- _SELECTION_:
—————

- Theatrical release poster
- Directed by: Jon M. Chu
- Screenplay by: Ed Solomon
- Story by: Ed Solomon; Peter Chiarelli;
- Based on: Characters by Boaz Yakin Edward Ricourt
- Produced by: Alex Kurtzman; Roberto Orci; Bobby Cohen;
- Starring: Jesse Eisenberg; Mark Ruffalo; Woody Harrelson; Dave Franco; Daniel Radcliffe; Lizzy Caplan; Jay Chou; Sanaa Lathan; Michael Caine; Morgan Freeman;
- Cinematography: Peter Deming
- Edited by: Stan Salfas
- Music by: Brian Tyler
- Production companies: Summit Entertainment; K/O Paper Products; TIK Films;
- Distributed by: Lionsgate
- Release dates: June 6, 2016 (New York City); June 10, 2016 (United States);
- Running time: 129 minutes
- Country: United States
- Language: English
- Budget: $90–120 million
- Box office: $334.9 million

= Now You See Me 2 =

2016 film by Jon M. Chu

Now You See Me 2 (also known as Now You See Me: The Second Act) is a 2016 American heist film directed by Jon M. Chu from a screenplay by Ed Solomon and a story by Solomon and Peter Chiarelli. It serves as a sequel to Now You See Me (2013) and the second installment in the Now You See Me series. The film stars an ensemble cast that includes Jesse Eisenberg, Mark Ruffalo, Woody Harrelson, Dave Franco, Ben Lamb, Daniel Radcliffe, Lizzy Caplan, Jay Chou, Sanaa Lathan, Michael Caine, and Morgan Freeman. The plot has the Four Horsemen and their leader Dylan Rhodes recruited by Walter Mabry, a criminal mastermind, to steal a data chip.

—————

- _WORK TO COMPLETE_:
Please write the next part of the Now You See Me 2 article, starting right after its last sentence.

—————

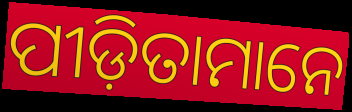
ପୀଡ଼ିତାମାନେ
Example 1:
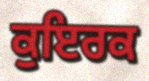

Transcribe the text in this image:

ਕੁਇਰਕ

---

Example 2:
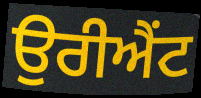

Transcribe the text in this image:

ਉਰੀਐਂਟ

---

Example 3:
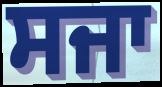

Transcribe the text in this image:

ਸਜਾ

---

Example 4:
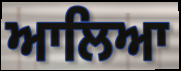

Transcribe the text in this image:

ਆਲਿਆ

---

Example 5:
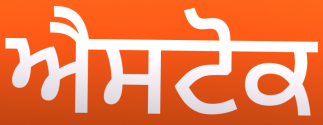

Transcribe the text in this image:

ਐਸਟੋਕ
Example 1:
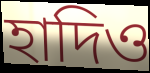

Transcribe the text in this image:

হাদিও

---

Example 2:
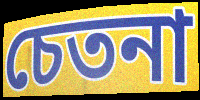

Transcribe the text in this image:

চেতনা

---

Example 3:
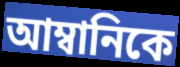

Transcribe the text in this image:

আম্বানিকে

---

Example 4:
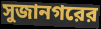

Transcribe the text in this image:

সুজানগরের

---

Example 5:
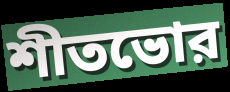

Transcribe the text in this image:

শীতভোর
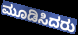
ಮೂಡಿಸಿದರು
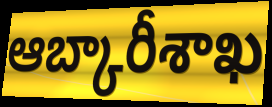
ఆబ్కారీశాఖ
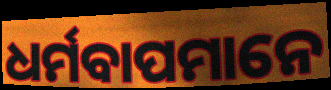
ଧର୍ମବାପମାନେ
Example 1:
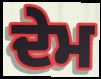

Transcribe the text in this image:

ਦੇਮ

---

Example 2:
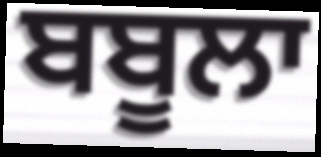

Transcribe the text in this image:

ਬਬੂਲਾ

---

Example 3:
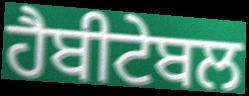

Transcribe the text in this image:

ਹੈਬੀਟੇਬਲ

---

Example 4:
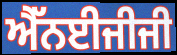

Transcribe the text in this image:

ਐੱਨਈਜੀਜੀ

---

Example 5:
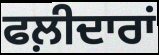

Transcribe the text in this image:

ਫਲ਼ੀਦਾਰਾਂ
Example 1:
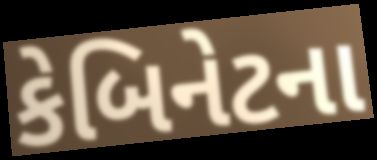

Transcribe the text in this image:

કેબિનેટના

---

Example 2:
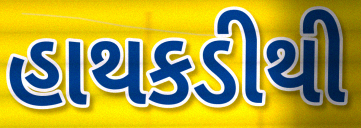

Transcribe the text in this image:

હાથકડીથી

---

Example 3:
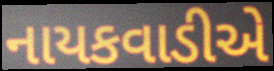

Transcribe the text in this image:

નાયકવાડીએ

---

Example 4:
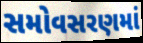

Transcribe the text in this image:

સમોવસરણમાં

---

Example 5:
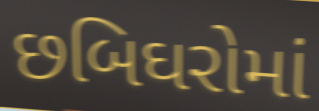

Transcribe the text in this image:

છબિઘરોમાં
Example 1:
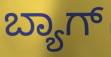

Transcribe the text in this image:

ಬ್ಯಾಗ್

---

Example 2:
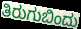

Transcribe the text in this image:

ತಿರುಗುಬಿಂದು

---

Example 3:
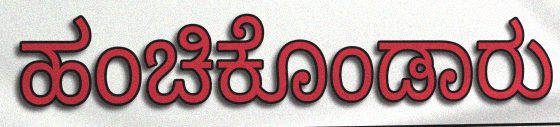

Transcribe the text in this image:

ಹಂಚಿಕೊಂಡಾರು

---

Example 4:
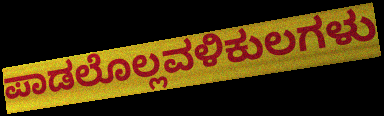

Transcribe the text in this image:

ಪಾಡಲೊಲ್ಲವಳಿಕುಲಗಳು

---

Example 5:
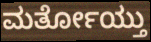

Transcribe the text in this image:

ಮರ್ತೋಯ್ತು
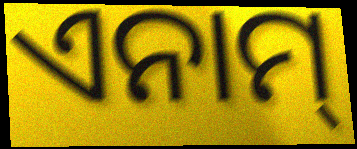
ଏନାମ୍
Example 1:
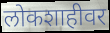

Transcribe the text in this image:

लोकशाहीवर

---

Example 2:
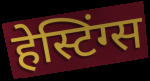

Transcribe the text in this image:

हेस्टिंग्स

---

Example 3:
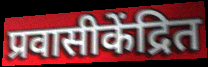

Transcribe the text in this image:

प्रवासीकेंद्रित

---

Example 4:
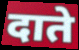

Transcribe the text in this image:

दाते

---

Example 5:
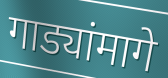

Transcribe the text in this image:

गाड्यांमागे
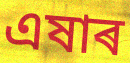
এষাৰ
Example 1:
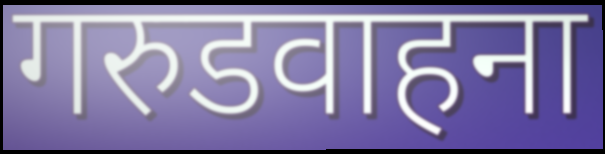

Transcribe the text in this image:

गरुडवाहना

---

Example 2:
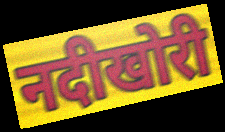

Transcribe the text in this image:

नदीखोरी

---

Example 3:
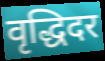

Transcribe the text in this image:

वृद्धिदर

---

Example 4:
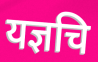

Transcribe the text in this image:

यज्ञचि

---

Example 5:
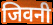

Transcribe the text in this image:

जिवनी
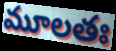
మూలతః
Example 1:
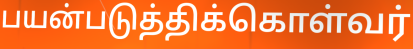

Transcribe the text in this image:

பயன்படுத்திக்கொள்வர்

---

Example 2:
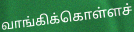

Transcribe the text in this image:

வாங்கிக்கொள்ளச்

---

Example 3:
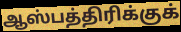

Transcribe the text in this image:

ஆஸ்பத்திரிக்குக்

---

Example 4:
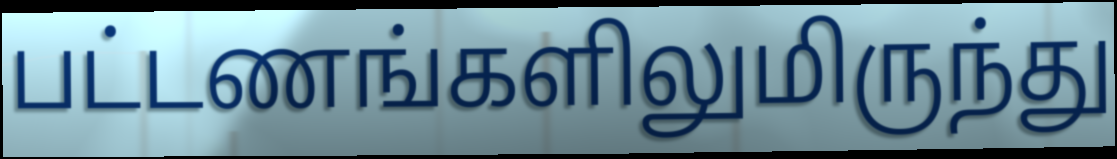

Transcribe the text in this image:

பட்டணங்களிலுமிருந்து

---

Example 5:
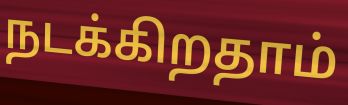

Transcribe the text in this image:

நடக்கிறதாம்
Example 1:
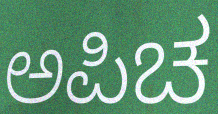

—————

- _OUTPUT FOR THIS EXERCISE_:
In July 2013, the film was officially announced to be in development. Filming began in November 2014 and lasted until May 2015. The film was released on June 10, 2016, by Lionsgate. It received mixed reviews from critics, but was a commercial success and grossed $334 million worldwide. A sequel, Now You See Me: Now You Don't, was released on November 14, 2025.

==Plot==

Eighteen months after escaping the FBI, the fugitive Four Horsemen—J. Daniel Atlas, Merritt McKinney, Jack Wilder, and new member Lula May—await orders from the Eye, the secret society of magicians. Their handler, FBI Special Agent Dylan Shrike, delivers instructions on their latest mission: to expose corrupt tech CEO Owen Case, whose latest cell phone will secretly collect users' personal data to sell on the black market.

In New York City, the Horsemen hijack the phone's launch but are interrupted by a mysterious figure who reveals to the public that Jack faked his death and that Dylan is working with the Horsemen. Dylan eludes the FBI as the Horsemen escape down a construction chute only to find themselves in Macau suddenly. They are captured by Chase, Merritt's twin brother, and brought to Walter Mabry, Owen's former business partner. Having exposed the Horsemen in New York, Walter reveals how they were lulled unconscious and flown to Macau. Owen took his company from him and a chip designed by Walter to access any computer system worldwide. Despite the protests of the other Horsemen, Daniel agrees to steal the chip for Walter before Owen can sell it.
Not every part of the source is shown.